I felt amazing. And you know what, there were all these fantastic volunteers on the course, they’d pop out everywhere, yelling encouragement and high-fiving people on their way past, and handing out water and gatorade and smiling happy smiles–it was wonderful. We can’t do it alone. I mean, we all did this thing with our own bodies and all that, but there is much less chance that I would have finished if those people hadn’t been there cheering us on. And the other participants too! Wed say, “keep going!” and “looking good!” and “Way to go!” to each other anytime we passed each other or met up at a transition point.
this is what the revolution should be like. Well, it kind of is. It’s an endurance sport, that’s for sure. Yesterday, i went to see Gunilla Eckberg speak to a University class here. And my friends from AWAN (Aboriginal Women’s Action Network) and EVE (formerly Exploited Voices now Educating) were there, too and they spoke before Gunilla, and they were all most moving and powerful. Gunilla, too, she was–now I gotta say about Gunilla, she’s sometimes a bit dour, you know? She’s Swedish, after all. So sometimes she’s kind of dry and seems a bit grumpy. But yesterday? She sparkled! she made jokes and she reeled out all these facts and statistics and talked about government reports and so on in a way that was engaging. Optimistic, even. yes, she was.

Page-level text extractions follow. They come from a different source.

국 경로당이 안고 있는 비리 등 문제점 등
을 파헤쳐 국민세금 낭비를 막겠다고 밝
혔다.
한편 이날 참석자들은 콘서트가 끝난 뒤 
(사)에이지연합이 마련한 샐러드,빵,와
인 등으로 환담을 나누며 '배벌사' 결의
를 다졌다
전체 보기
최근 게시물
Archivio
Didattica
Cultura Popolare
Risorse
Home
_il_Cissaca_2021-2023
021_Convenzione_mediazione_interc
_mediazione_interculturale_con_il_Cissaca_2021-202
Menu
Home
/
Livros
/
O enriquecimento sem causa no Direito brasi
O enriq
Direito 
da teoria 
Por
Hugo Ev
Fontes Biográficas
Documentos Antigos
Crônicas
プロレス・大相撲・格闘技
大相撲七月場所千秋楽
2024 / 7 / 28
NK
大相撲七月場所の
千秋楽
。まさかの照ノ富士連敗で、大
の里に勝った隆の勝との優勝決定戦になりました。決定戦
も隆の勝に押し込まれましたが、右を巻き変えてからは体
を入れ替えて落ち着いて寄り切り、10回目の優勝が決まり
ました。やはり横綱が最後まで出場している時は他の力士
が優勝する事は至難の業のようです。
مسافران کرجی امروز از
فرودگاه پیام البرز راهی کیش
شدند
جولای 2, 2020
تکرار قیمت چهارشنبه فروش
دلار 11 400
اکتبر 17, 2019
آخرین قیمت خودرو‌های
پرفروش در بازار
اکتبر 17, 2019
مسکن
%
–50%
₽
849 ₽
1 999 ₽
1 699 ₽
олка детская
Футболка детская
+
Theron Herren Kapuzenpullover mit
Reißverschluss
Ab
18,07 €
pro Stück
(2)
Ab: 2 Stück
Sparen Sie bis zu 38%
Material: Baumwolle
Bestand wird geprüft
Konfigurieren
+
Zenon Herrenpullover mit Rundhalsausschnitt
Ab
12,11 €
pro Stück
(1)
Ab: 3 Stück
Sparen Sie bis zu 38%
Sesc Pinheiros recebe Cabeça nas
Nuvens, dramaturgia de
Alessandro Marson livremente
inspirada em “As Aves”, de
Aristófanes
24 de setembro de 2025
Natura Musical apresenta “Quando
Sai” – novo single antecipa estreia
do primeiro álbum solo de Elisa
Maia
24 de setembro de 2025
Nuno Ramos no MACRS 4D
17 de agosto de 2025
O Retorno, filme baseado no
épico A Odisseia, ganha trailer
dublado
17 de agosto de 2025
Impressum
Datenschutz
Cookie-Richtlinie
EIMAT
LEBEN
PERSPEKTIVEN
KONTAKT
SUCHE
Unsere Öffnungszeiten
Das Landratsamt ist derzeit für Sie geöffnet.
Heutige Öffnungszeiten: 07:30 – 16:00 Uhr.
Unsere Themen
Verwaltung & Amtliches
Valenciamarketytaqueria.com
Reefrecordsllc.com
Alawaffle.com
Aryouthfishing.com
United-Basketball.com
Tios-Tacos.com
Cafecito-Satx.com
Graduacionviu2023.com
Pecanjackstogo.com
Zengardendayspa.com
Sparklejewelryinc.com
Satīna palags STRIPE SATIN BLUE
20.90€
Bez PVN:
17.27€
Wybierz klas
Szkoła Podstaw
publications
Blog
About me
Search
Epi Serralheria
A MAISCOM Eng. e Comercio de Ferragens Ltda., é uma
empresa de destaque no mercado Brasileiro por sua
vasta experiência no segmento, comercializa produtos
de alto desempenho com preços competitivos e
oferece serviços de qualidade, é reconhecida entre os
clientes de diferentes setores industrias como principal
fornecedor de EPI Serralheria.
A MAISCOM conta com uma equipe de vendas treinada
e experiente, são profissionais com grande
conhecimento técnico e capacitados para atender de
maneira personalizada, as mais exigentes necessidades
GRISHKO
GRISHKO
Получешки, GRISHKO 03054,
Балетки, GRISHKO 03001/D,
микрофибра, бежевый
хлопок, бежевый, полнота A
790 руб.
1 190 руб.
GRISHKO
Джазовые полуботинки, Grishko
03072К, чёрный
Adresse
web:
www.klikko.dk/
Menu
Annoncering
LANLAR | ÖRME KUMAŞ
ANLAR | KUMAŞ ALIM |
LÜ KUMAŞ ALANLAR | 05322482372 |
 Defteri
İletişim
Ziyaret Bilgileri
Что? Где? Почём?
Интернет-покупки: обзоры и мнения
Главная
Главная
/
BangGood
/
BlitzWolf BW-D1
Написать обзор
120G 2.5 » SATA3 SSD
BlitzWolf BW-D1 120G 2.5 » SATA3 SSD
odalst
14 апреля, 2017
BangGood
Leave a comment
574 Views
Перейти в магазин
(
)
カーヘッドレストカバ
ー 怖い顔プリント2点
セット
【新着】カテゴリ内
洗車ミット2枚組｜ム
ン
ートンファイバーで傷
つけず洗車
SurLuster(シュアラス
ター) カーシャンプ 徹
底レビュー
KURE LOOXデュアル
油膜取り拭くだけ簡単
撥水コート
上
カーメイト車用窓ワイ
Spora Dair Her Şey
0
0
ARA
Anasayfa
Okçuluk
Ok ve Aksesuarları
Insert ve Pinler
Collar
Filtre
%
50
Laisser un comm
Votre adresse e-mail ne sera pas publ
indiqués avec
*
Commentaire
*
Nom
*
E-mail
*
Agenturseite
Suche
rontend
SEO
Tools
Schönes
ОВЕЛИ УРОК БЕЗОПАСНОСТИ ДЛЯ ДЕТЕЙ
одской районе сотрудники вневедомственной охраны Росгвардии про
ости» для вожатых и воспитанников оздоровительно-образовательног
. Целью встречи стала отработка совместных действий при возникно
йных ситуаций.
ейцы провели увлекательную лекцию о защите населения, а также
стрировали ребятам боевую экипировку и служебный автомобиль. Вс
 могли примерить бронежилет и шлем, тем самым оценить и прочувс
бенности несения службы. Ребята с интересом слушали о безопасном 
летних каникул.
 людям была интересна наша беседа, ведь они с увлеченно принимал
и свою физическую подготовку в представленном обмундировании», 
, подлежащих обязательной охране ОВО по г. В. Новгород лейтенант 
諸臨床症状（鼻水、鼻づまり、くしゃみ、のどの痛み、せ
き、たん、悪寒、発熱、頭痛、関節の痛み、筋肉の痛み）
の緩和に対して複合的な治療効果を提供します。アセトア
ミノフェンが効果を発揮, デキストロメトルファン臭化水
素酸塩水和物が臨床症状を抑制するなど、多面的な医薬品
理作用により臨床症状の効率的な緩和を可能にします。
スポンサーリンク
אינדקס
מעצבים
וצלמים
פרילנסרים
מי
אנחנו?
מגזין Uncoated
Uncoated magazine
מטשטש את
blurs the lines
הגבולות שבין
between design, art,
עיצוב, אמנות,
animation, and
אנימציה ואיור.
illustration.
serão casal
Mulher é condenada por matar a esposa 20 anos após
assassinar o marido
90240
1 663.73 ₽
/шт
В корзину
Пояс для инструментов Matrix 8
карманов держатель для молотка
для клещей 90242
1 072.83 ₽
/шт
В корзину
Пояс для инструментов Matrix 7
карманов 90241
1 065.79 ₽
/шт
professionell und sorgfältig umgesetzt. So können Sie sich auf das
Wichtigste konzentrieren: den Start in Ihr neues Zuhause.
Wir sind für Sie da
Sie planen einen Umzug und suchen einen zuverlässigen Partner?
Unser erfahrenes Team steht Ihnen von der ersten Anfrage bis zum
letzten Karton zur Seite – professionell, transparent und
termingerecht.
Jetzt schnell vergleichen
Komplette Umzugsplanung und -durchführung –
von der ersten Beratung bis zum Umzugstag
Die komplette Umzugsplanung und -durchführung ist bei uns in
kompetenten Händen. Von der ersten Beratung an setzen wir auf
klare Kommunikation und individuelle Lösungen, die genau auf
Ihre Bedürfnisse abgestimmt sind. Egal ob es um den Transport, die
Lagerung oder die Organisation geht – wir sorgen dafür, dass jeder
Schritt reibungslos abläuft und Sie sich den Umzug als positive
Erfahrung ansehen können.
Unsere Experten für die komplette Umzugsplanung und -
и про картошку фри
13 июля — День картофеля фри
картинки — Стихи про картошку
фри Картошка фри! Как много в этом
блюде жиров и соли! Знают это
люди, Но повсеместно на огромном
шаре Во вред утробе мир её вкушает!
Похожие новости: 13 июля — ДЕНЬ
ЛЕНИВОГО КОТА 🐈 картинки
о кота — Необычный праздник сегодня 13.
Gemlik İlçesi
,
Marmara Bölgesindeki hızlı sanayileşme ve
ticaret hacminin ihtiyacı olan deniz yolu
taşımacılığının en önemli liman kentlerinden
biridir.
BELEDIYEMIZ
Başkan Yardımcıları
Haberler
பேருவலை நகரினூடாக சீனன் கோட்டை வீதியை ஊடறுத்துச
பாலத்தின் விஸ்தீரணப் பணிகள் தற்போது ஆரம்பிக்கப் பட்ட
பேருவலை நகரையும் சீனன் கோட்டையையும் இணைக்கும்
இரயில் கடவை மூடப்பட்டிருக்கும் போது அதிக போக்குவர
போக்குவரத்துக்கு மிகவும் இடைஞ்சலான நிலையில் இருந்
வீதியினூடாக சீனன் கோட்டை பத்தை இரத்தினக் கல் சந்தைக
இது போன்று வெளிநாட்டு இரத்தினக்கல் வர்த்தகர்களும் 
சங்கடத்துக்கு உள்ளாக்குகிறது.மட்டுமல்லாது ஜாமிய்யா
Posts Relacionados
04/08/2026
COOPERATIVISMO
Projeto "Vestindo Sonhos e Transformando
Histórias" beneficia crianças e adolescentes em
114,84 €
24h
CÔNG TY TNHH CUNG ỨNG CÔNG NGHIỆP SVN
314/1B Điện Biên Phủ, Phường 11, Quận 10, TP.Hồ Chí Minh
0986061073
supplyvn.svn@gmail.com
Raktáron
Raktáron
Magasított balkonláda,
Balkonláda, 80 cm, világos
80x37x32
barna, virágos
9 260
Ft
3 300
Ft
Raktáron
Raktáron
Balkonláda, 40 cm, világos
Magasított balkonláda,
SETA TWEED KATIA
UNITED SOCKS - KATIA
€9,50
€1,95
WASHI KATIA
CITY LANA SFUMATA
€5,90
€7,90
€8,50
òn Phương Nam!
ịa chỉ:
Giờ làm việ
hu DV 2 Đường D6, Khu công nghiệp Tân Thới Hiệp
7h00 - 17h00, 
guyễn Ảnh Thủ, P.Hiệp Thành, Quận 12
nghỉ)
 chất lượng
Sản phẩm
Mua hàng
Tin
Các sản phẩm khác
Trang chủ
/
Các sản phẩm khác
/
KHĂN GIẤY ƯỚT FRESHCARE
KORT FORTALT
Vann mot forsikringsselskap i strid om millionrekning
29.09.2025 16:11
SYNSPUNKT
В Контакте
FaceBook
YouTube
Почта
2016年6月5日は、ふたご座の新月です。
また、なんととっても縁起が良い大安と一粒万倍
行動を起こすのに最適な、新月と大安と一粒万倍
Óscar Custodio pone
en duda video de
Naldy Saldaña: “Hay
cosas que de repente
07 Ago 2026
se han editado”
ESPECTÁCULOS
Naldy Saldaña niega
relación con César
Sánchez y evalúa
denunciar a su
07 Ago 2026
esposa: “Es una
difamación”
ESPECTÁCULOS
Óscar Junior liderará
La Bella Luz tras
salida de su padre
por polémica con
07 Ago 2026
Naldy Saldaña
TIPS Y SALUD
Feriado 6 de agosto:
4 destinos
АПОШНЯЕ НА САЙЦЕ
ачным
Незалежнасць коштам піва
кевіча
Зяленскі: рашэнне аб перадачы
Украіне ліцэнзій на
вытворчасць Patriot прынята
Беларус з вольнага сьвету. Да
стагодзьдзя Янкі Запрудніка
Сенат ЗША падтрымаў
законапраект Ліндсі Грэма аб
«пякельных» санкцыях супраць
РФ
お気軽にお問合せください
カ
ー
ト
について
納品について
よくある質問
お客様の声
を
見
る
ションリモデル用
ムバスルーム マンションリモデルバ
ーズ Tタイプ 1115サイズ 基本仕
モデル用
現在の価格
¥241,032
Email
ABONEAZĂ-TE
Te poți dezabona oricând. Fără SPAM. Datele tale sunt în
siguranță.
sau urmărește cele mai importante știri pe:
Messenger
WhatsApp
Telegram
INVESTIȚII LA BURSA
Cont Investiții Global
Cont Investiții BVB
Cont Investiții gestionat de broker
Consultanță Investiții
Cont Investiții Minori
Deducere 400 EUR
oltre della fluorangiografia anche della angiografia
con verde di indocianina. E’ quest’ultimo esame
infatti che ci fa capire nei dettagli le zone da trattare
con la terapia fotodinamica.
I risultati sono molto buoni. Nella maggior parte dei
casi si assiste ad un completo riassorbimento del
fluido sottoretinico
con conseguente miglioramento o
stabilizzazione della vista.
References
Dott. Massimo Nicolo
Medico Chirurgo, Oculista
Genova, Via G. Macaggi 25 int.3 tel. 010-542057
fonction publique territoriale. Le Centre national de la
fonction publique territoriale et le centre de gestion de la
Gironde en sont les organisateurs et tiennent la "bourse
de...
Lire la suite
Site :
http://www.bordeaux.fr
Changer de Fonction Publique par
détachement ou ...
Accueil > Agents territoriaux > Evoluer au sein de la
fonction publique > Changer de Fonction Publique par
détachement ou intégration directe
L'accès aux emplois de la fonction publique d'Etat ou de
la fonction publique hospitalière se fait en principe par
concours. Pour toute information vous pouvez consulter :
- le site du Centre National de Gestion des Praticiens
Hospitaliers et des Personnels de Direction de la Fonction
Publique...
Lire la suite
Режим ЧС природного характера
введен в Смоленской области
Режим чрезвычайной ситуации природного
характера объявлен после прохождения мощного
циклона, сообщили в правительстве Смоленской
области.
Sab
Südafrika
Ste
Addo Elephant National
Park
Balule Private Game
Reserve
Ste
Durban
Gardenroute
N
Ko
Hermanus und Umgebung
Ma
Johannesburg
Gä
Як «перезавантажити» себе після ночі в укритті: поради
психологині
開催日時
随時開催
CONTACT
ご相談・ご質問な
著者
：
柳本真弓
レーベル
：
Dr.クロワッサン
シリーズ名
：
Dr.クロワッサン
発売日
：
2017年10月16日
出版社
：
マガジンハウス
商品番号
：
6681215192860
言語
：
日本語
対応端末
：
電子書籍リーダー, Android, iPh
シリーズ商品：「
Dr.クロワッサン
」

My dour Swedish friend was optimistic. She said it took them a long time to educate men, and especially the cops and the legal system, but now the police are on side, and they have arrested something like 3500 men in the last 10 years, and cut the incidence of buying sex by almost half, and the women selling, about 60% have got out.We can do it too.
I asked her if men went out of the country to buy sex now, and if they did, does the law follow them. She said, “unfortunately, no, the law does not follow them. But most men don’t. Most sex buyers are occasional buyers: they are on their way home from work and stop for a blowjob, or they are out with the boys and decide to go buy a woman for sex; or they’re at a stag party. So if it’s not available, they won’t buy it. A man is not going to go to, say, Latvia for a blowob on his way home from work–his wife would notice”. Also, she said, if buying sex is no longer normalized in his home country, a man is not going to think of it as normal or unquestionable in another country, either. There is no evidence that Swedish men now go on sex tourism jaunts any more than they used to–in fact it is probably less, because all over incidence of buying sex is at least half of what it was ten years ago.
Hah! see? She said, “it took us a long time. We are not done, and this new government we have is both conservative and libertarian, so we are in danger. But public opinion is on our side, and people have seen how much improvement has been made”. That’s not an exact quote but you get the idea.
Revolution is an endurance sport. It is. And no one person is going to achieve it all by herself, of course not. We are all in this together. Some of us are racing, some of us are shouting encouragement from the side, some of us are making it all work, some of us are handing out the gatorade. Everything counts. Everything helps. This talk, these women talked to young people in a University class. Those young people, some of ’em might have been sleeping. Some of them might have been busily taking notes and trying to figure it out for themselves, some of them might’ve been resistant. But they heard it. Those words, the words of the Aboriginal woman and the formerly prostituted woman and the legal scholar and activist, they landed. and the ripples from the landing spread way past that little lecture theatre.
there is joy in the struggle. the race itself is the thing.
Happy International Women’s Day. Never Give Up.